→ DATA SUPPLIED:
------------------------------------------------------------------------

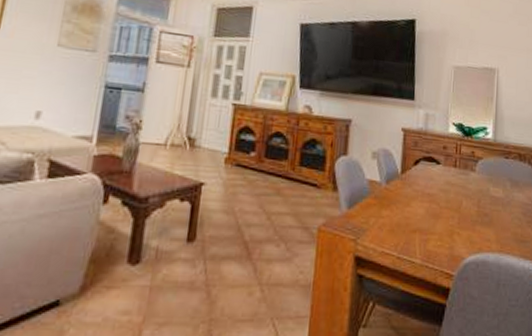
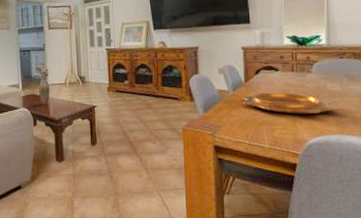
decorative bowl: none [395,190,502,224] -> present [242,92,341,114]

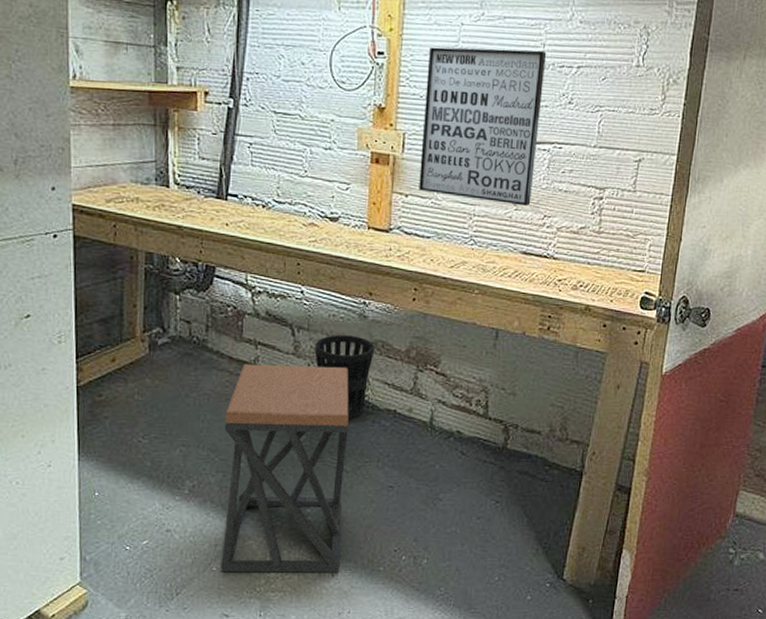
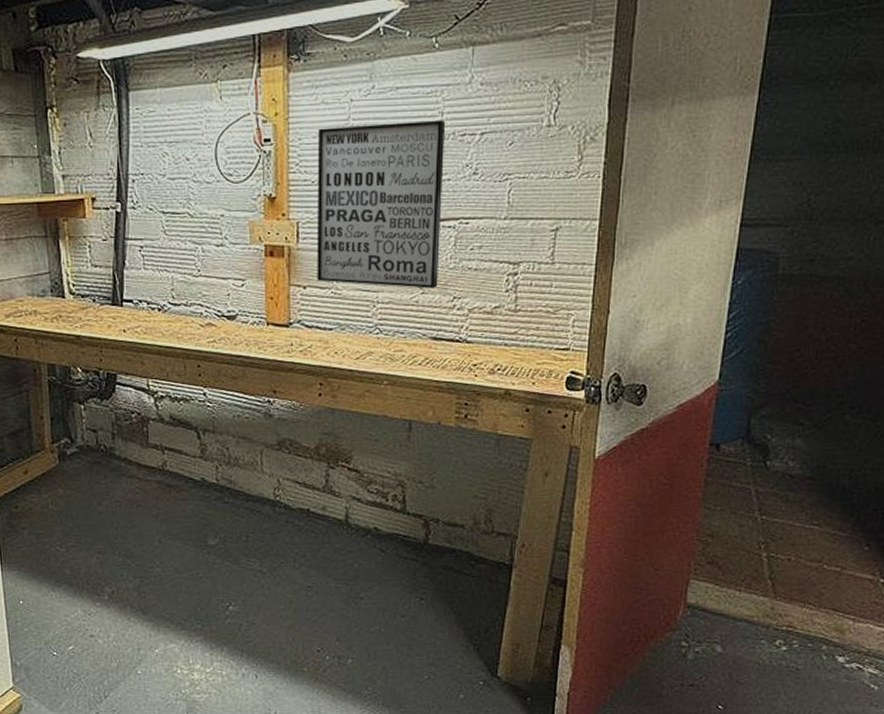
stool: present [221,363,349,573] -> none [137,467,263,675]
wastebasket: present [314,335,375,421] -> none [221,435,283,522]

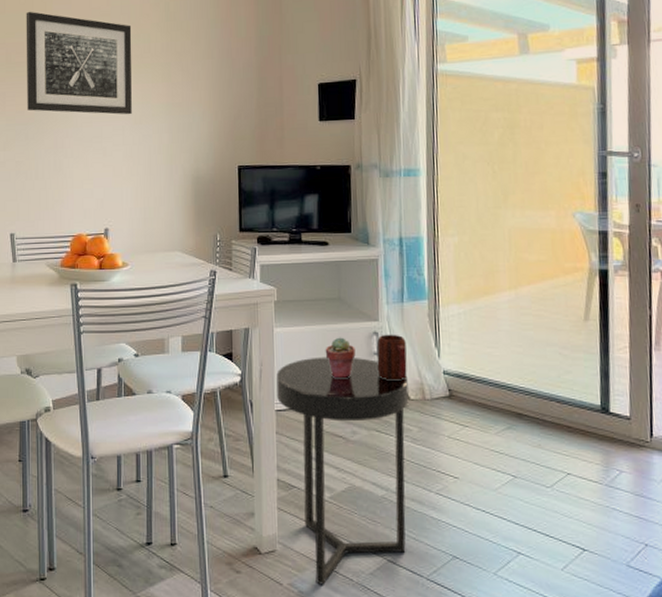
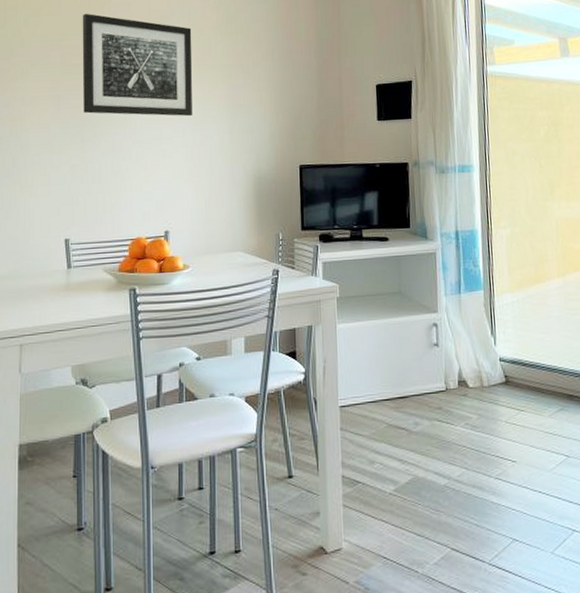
side table: present [276,357,409,585] -> none [340,349,469,580]
potted succulent: present [325,337,356,379] -> none [387,330,416,372]
mug: present [376,334,408,381] -> none [436,324,466,370]

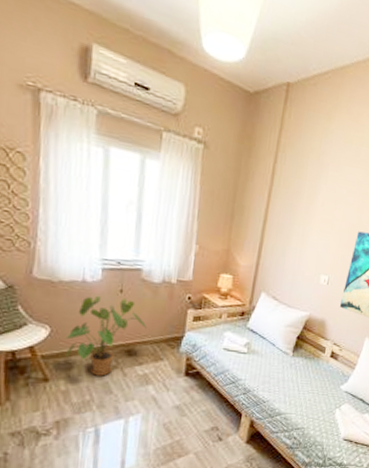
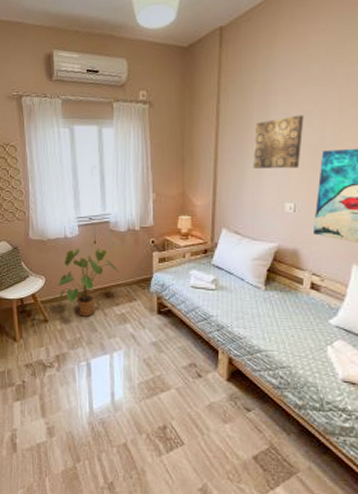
wall art: none [298,191,348,244] -> present [253,114,304,169]

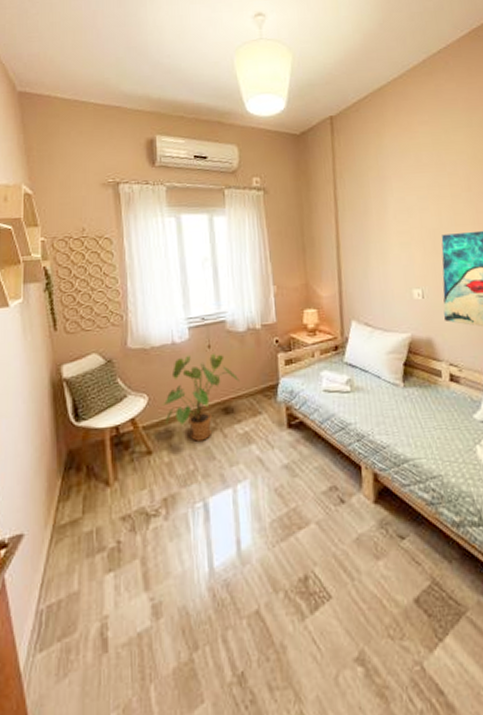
wall art: present [253,114,304,169] -> none [374,200,422,255]

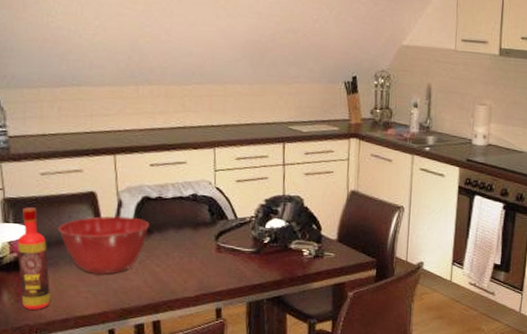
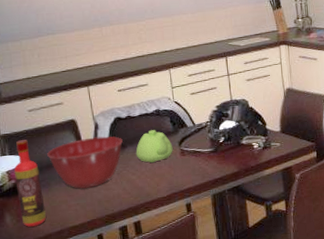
teapot: none [163,217,208,256] -> present [136,130,173,163]

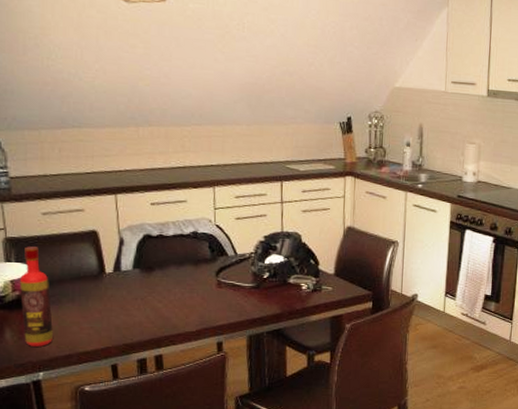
mixing bowl: present [47,136,123,189] -> none [60,254,151,312]
teapot: present [136,130,173,163] -> none [165,254,209,292]

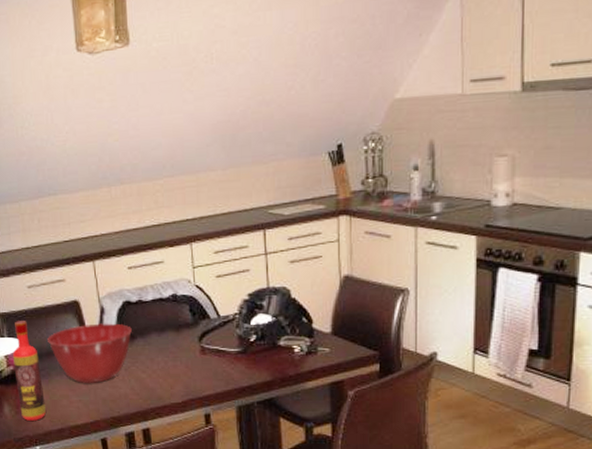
mixing bowl: none [60,254,151,312] -> present [47,323,132,384]

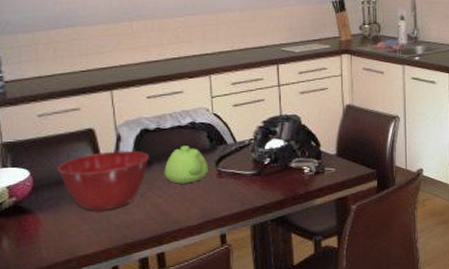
bottle: present [13,321,46,421] -> none [17,150,51,254]
teapot: none [147,319,192,361] -> present [164,145,209,185]

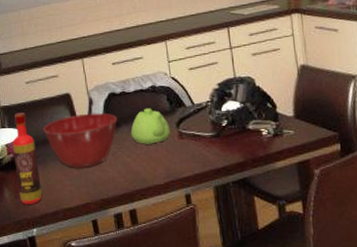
bottle: none [17,150,51,254] -> present [13,113,42,204]

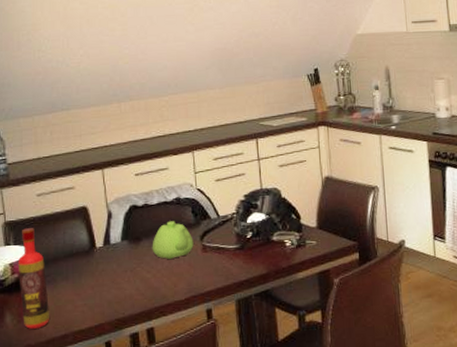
mixing bowl: present [43,113,117,169] -> none [55,226,138,288]

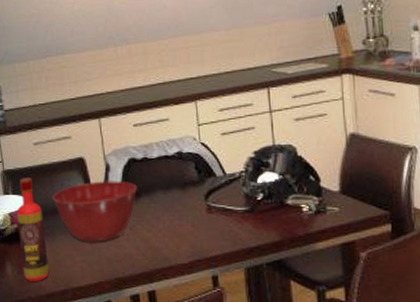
mixing bowl: none [55,226,138,288] -> present [52,180,137,244]
teapot: present [152,221,194,260] -> none [152,177,198,219]

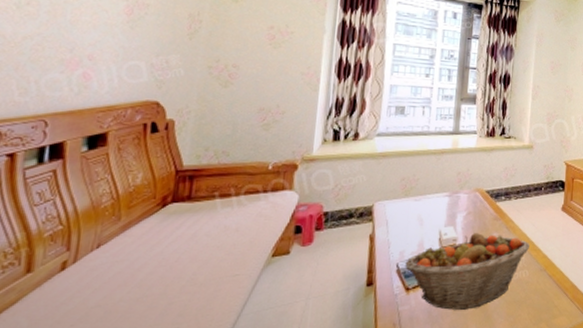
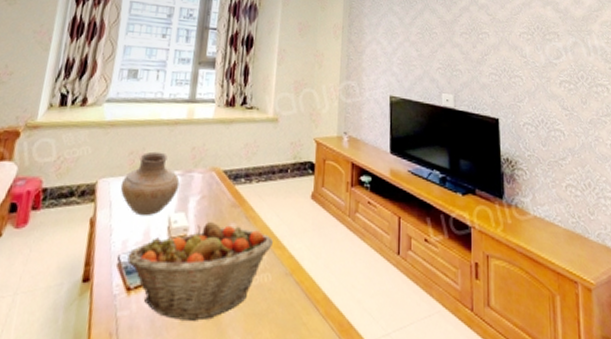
vase: none [395,177,448,231] -> present [120,151,180,216]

------------------------------------------------------------------------

Write the entries above out again exactly, omitting each image.

→ ANSWER TO THIS EXERCISE:
decorative bowl: none [395,190,502,224] -> present [242,92,341,114]

stool: present [221,363,349,573] -> none [137,467,263,675]
wastebasket: present [314,335,375,421] -> none [221,435,283,522]

side table: present [276,357,409,585] -> none [340,349,469,580]
potted succulent: present [325,337,356,379] -> none [387,330,416,372]
mug: present [376,334,408,381] -> none [436,324,466,370]

wall art: none [298,191,348,244] -> present [253,114,304,169]

wall art: present [253,114,304,169] -> none [374,200,422,255]

teapot: none [163,217,208,256] -> present [136,130,173,163]

mixing bowl: present [47,136,123,189] -> none [60,254,151,312]
teapot: present [136,130,173,163] -> none [165,254,209,292]

mixing bowl: none [60,254,151,312] -> present [47,323,132,384]

bottle: present [13,321,46,421] -> none [17,150,51,254]
teapot: none [147,319,192,361] -> present [164,145,209,185]

bottle: none [17,150,51,254] -> present [13,113,42,204]

mixing bowl: present [43,113,117,169] -> none [55,226,138,288]

mixing bowl: none [55,226,138,288] -> present [52,180,137,244]
teapot: present [152,221,194,260] -> none [152,177,198,219]

vase: none [395,177,448,231] -> present [120,151,180,216]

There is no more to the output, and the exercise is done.